Do this:
Please tell how many of the lines below contain the string "scientific", matching case exactly, and reply with the number alone.

Records provided:
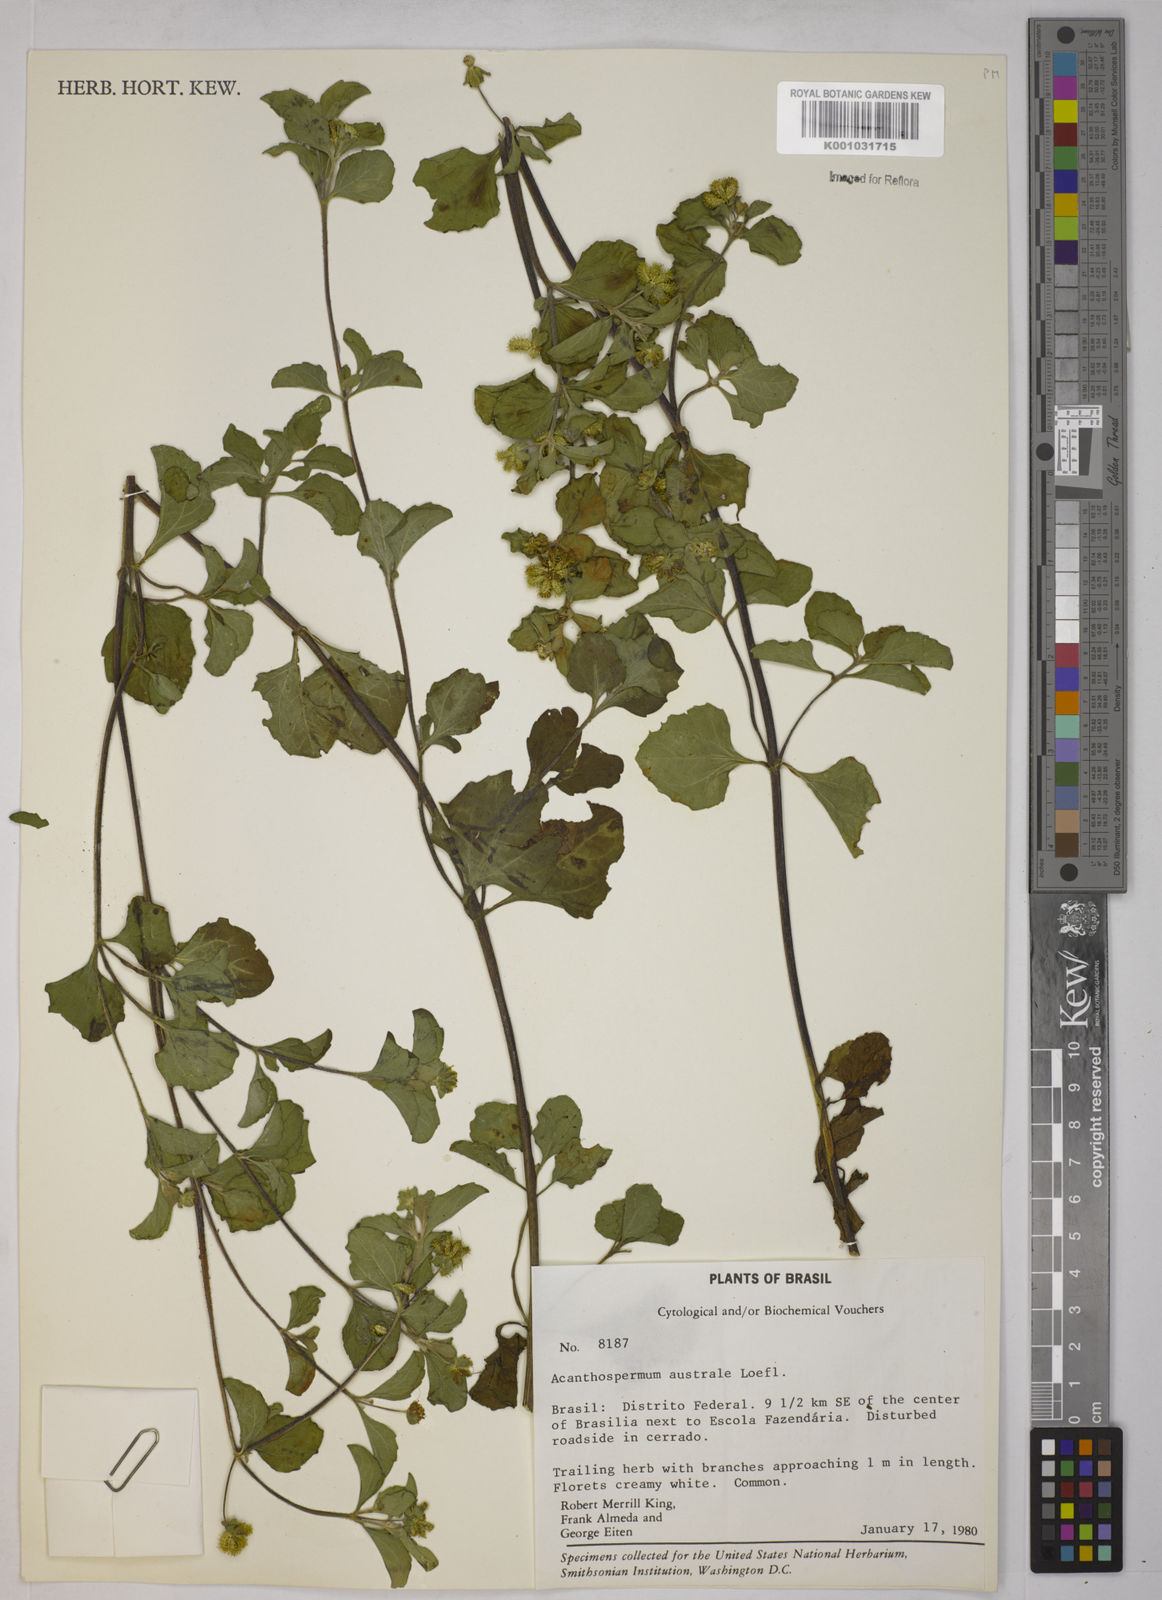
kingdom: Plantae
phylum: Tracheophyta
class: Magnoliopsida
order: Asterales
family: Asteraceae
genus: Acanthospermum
==
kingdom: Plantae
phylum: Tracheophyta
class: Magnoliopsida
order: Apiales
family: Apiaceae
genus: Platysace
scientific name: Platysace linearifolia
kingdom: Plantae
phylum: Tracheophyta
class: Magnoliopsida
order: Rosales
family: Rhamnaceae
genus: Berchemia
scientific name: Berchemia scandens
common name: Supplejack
==
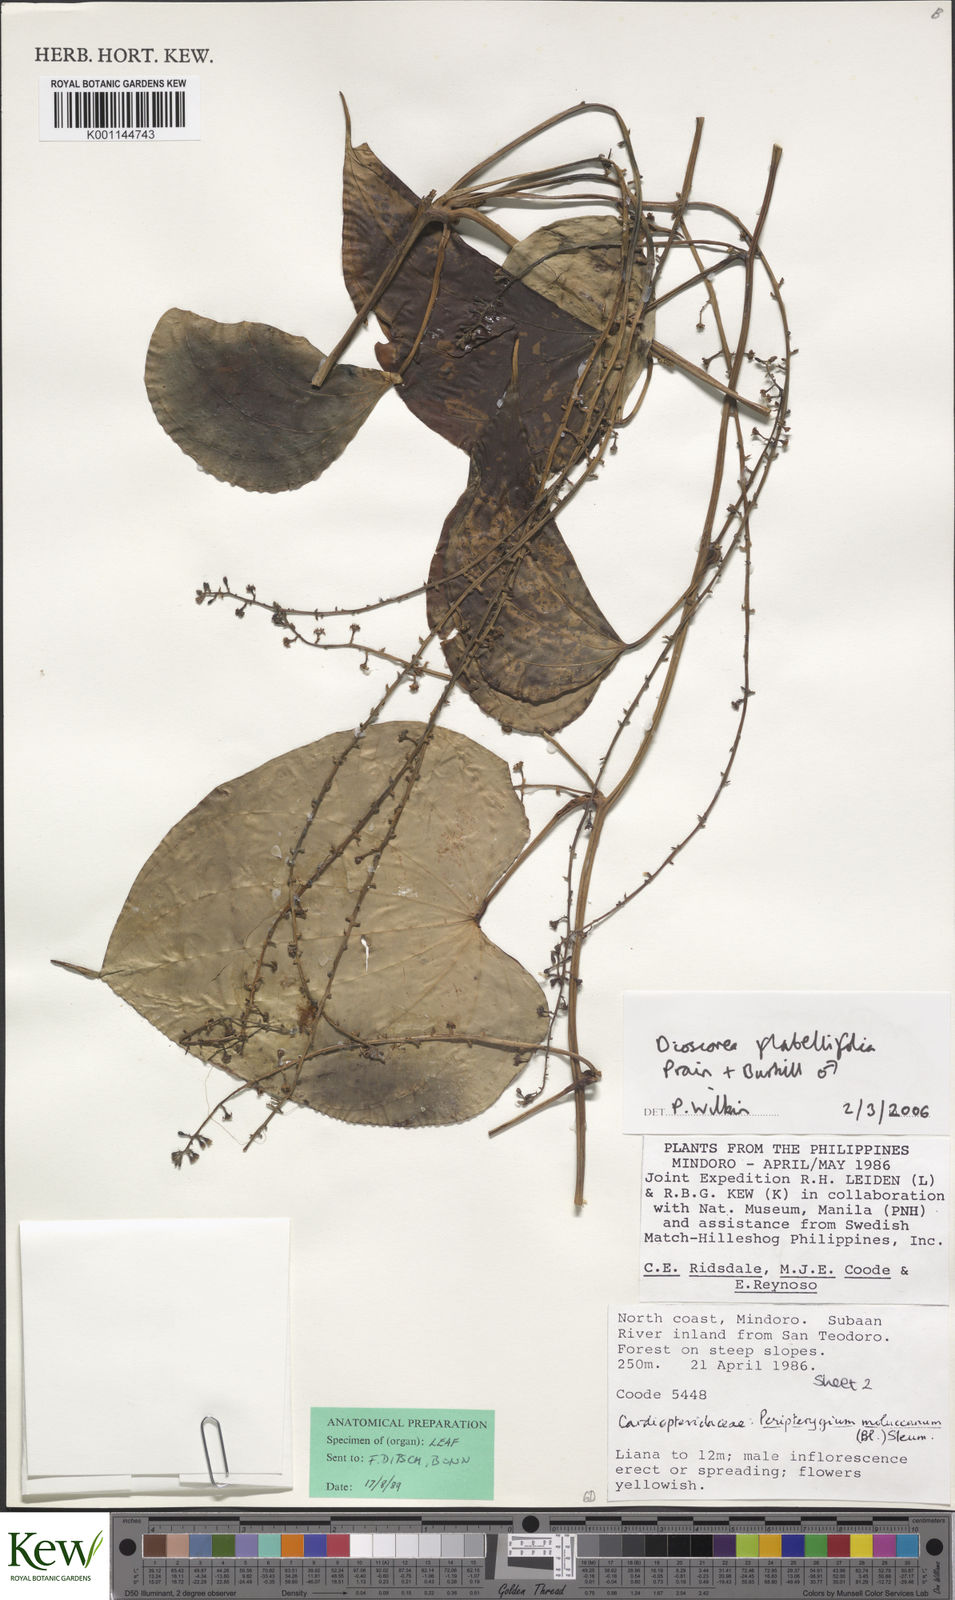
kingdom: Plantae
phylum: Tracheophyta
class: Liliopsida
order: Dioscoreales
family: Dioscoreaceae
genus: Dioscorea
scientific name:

Final result:
3